Before she does turn up the sound, Bridgers strips the music back even further, inviting Vore out from behind the drums and his impressive collection of miscellaneous percussive instruments to join her for a duet of Gillian Welch’s Everything Is Free: “She’s the only person on earth who could write a folk song about Napster.” Bridgers makes one small change to the lyrics, cursing for emphasis as she sings, “If there’s something you wanna hear/Fucking sing it yourself.” Somehow, despite the intentional kiss-off, it feels inspirational.

Bridgers says that this has been a particularly hard year for her. “My childhood dog died,” she explains. “I’m going to do a song from one of my other bands that I wrote for him.” Anyone in the room with a beating heart is wiping tears from their eyes as Bridgers performs a haunting acoustic version of Me & My Dog. The new song afterwards features more canine imagery. It’s already one of her best songs yet.

“I’m okay,” she says, and the crowd breathes a collective sigh of relief. Somehow, in this context, Scott Street feels like a lighter moment. “Do you feel ashamed/When you hear my name?” she sings, smiling at her ex-boyfriend Vore behind the drums. His cue is right after she sings “I asked you: ‘How is playing drums?’” and the theatre of it is hilarious and heartwarming.

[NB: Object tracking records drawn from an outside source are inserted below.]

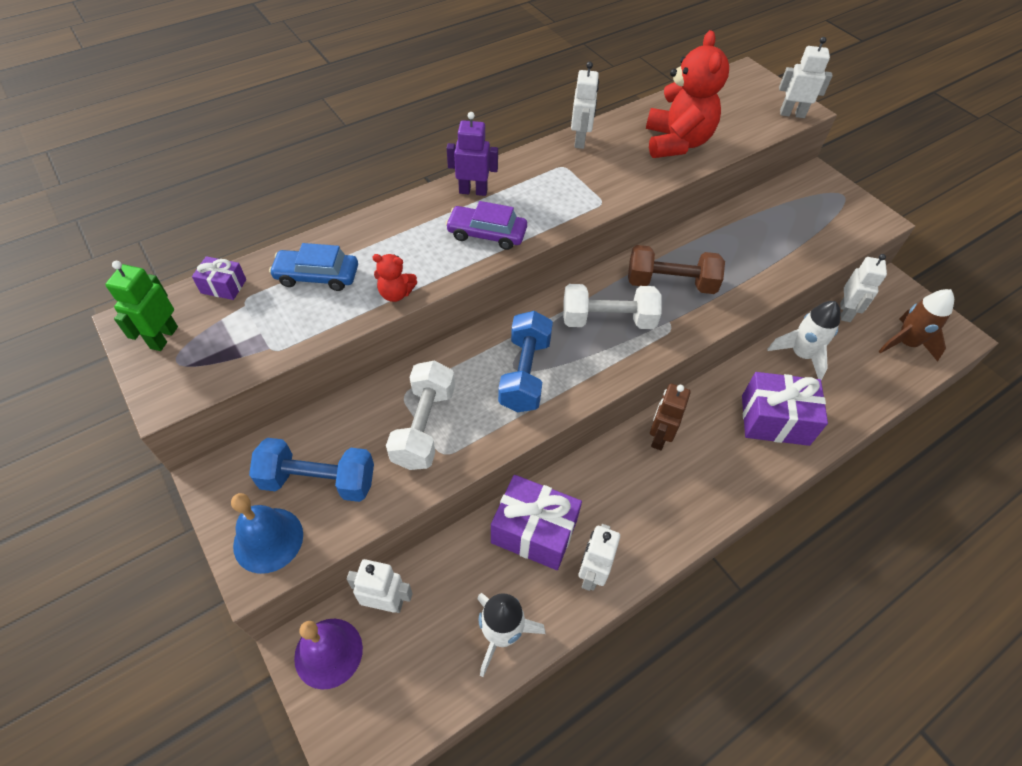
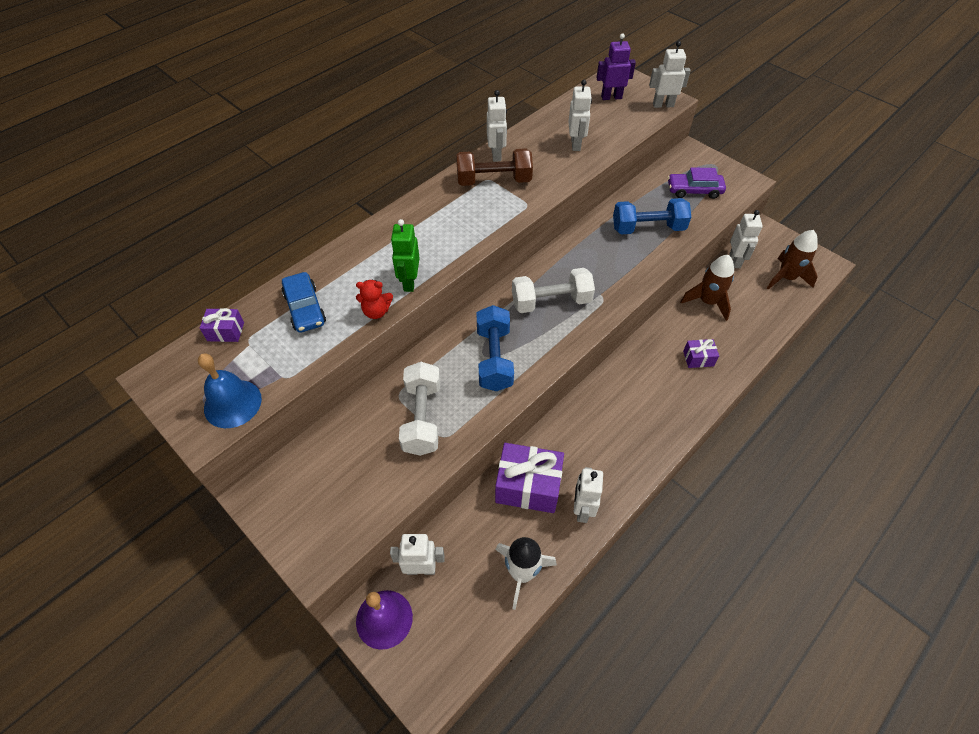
camera: 10 degrees left, 0 degrees up
(163, 337) = (186, 385): green robot -> green robot (409, 282)
(268, 540) = (317, 536): blue bell -> blue bell (232, 403)
(317, 276) = (305, 308): blue car -> blue car turned 105 degrees counterclockwise
(318, 481) = (345, 480): blue dumbbell -> blue dumbbell (648, 228)
(473, 191) = (418, 213): purple robot -> purple robot (611, 97)
(487, 234) = (439, 248): purple car -> purple car (694, 190)
(659, 437) = (610, 390): brown robot -> none
(670, 283) = (594, 262): brown dumbbell -> brown dumbbell (494, 181)
(676, 143) = (576, 144): red teddy bear -> white robot
(775, 420) = (698, 358): purple gift -> purple gift, size x0.51
(800, 355) = (707, 302): white rocket -> brown rocket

There’s only one song left, it’s inevitable. “This one is kind of weird for me right now,” she says. “It’s about a really bad person who I felt really conflicted about.” She encourages the audience to call out abusive and predatory behaviour, instead of remaining complicit. “Because, yeah, that’s how this shit… it just goes on for way too long because enablers around them keep it going for like 15 fucking years.” Her last few words are drowned out by applause.

Finally, Motion Sickness is one hell of a song. “I hate you for what you did/And I miss you like a little kid,” she sings. It’s a stripped-back arrangement, the jaunty country shuffle gone. “There are no words in the English language/I could scream to drown you out,” Bridgers laments. Vore holds off on the drums until the bridge, the final nail in the coffin:You said when you met me you were bored.” The band build into the final chorus before Bridgers dives headlong into the longest note imaginable: “I want to know what would happen/If I surrender to the sound.” It keeps going. And going. And going. It’s the sound of surrendering to oneself, not anyone else.

If we weren’t already standing, this would be a standing ovation. We keep clapping, not necessarily expecting anything more, but it’s hard to know what else to do with ourselves. Bridgers comes back out. “I don’t really have many options,” she says. She plays a new song. It’s called Phoebe Bridgers.